By Eric Smith

An increased emphasis on international markets, especially Mexico and China, helped Manhattan Beach, CA-based footwear brand Skechers USA Inc. post record revenue in the third quarter, though a heightened global focus also took a toll on earnings.

The company’s international sales increased 21.9 percent, or 25.7 percent on a constant currency basis, accounting for 58.8 percent of sales—the highest in the company’s 20 years of operation.

Skechers said its branding is gaining traction in key markets like China, where Skechers Q3 sales grew 21 percent on a constant currency basis, and Mexico, which transitioned to a joint venture earlier this year.

However, earnings per share of 67 cents, though from the year-ago quarter, fell short of estimates by 2 cents, due in part to higher spending to grow global markets.

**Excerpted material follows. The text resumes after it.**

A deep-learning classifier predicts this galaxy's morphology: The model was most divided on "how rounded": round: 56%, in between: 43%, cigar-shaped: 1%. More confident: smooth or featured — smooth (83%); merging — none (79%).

Skechers’ general and administrative (G&A) expenses increased by $59.7 million, reflecting additional spending of $24.4 million to support the growth of its international business especially in China and Mexico, and $18.5 million associated with 37 additional company-owned stores, including 14 that opened last quarter.

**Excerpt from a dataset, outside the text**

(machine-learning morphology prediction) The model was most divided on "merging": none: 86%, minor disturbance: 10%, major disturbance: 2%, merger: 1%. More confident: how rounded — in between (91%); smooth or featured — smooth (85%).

Overseas investments in the third quarter include the opening of Skechers’ first distribution center in China—expenses that will continue into Q4—and more than $180 million to purchase the minority interest of Skechers’ former joint venture in India and to form a new joint venture in Mexico.

Still, the tradeoff was worth it, according to Skechers executives, who touted the growth of mind and market share globally—something they believe will continue to gain momentum.

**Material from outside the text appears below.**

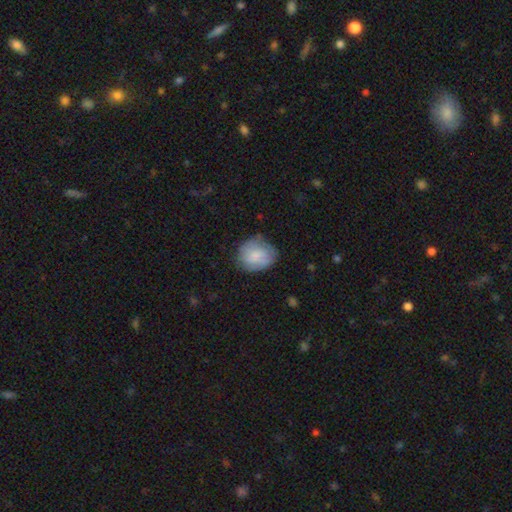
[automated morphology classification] Smooth or featured? smooth (78%)
How rounded? round (64%)
Merging? none (69%)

“We believe that international will continue to power our growth especially as we move into leading positions in many markets, open more retail stores and further expand our international footprint,” COO David Weinberg said on Tuesday afternoon’s earnings call with analysts. “In the quarter, we grew in all regions, achieving the strongest increases in Germany, the United Kingdom and Spain, India, the UAE and Turkey as well as China, Russia and Japan.”

For the remainder of 2019, the company expects CapEx to be approximately $85 million to $90 million, including the China DC, enhancements to Skechers’ existing distribution center in Europe, the expansion of the company’s corporate headquarters in California and an additional 15 to 20 company-owned direct-to-consumer stores and eight to 10 store remodels, expansions or relocations, CFO John Vandemore said on the call.

Overall, Skechers’ quarterly sales were $1.354 billion, an increase of 15.1 percent, or 17.2 percent on a constant currency basis. That beat Wall Street’s projections by $10 million.

Click here to read more about Skechers’ Q3 performance.

Another strength in Skechers’ third-quarter came through the company’s growing direct segment. The company posted a 22.3 percent increase in its direct-to-consumer business, with a 9.9 percent increase in comparable-store sales, followed by a 21.7 percent increase in wholesale.

“Skechers’ direct-to-consumer business continues to grow, acting as a showcase where consumers can experience our brand and shop our complete product collection,” Weinberg said.

Skechers expects Q4 sales to be in the range of $1.225 billion to $1.25 billion, and net earnings per diluted share in the range of 35 cents to 40 cents. Skechers believes all three of its segments will continue to grow in the fourth quarter at rates similar to the third quarter with international again leading the way.

“We believe international remains the primary growth driver for our business,” Weinberg said. “Nearly every international distribution center that we operate had double-digit increases in pairs shipped in the quarter, which we believe will continue into the fourth quarter.”

Analyst reaction to the company’s quarter was mostly positive, with research notes focused primarily on the aforementioned highlights, including the upbeat international growth.

“Heavy investment required to convert international businesses to JVs and subsidiaries is in the rearview, and SKX should continue to develop operating efficiencies and eventually generate operating leverage within the newly converted overseas businesses,” wrote Sam Poser of Susquehanna Financial Group LLLP.

Skechers, which expanded its EBIT margin for the fourth quarter in a row despite higher-than-expected G&A costs, is set up nicely for additional growth during the rest of 2019, wrote John Kernan of Cowen Inc.

“We are forecasting Q419 topline growth of +16 percent, including +8 percent growth at Domestic Wholesale, +20 percent for International Wholesale and +16 percent for Retail to achieve the high-end of management’s Q4 topline guidance of $1.225B-$1.25B,” he wrote.

All in all, the company is bullish on its prospects moving forward thanks to growth across regions and channels.

“The third quarter presented a new quarterly sales record driven by growth in our domestic and international wholesale and direct-to-consumer businesses,” Weinberg said. “We believe this is a significant achievement given the brick-and-mortar retail environment as well as economic and political tensions around the globe. Even with these challenges, we believe the momentum we experienced in the third quarter will continue and our brand will flourish, both domestically and internationally. Along with further developing our infrastructure and logistics capabilities at home and abroad and growing our store base with another 145 to 165 Skechers stores planned around the world before the end of the year, we are designing more resident product and propelling it with marketing to drive sales.”

The market, however, didn’t react quite as positively Wednesday, with shares of Skechers down $1.28, or 3.4 percent, to $36.72.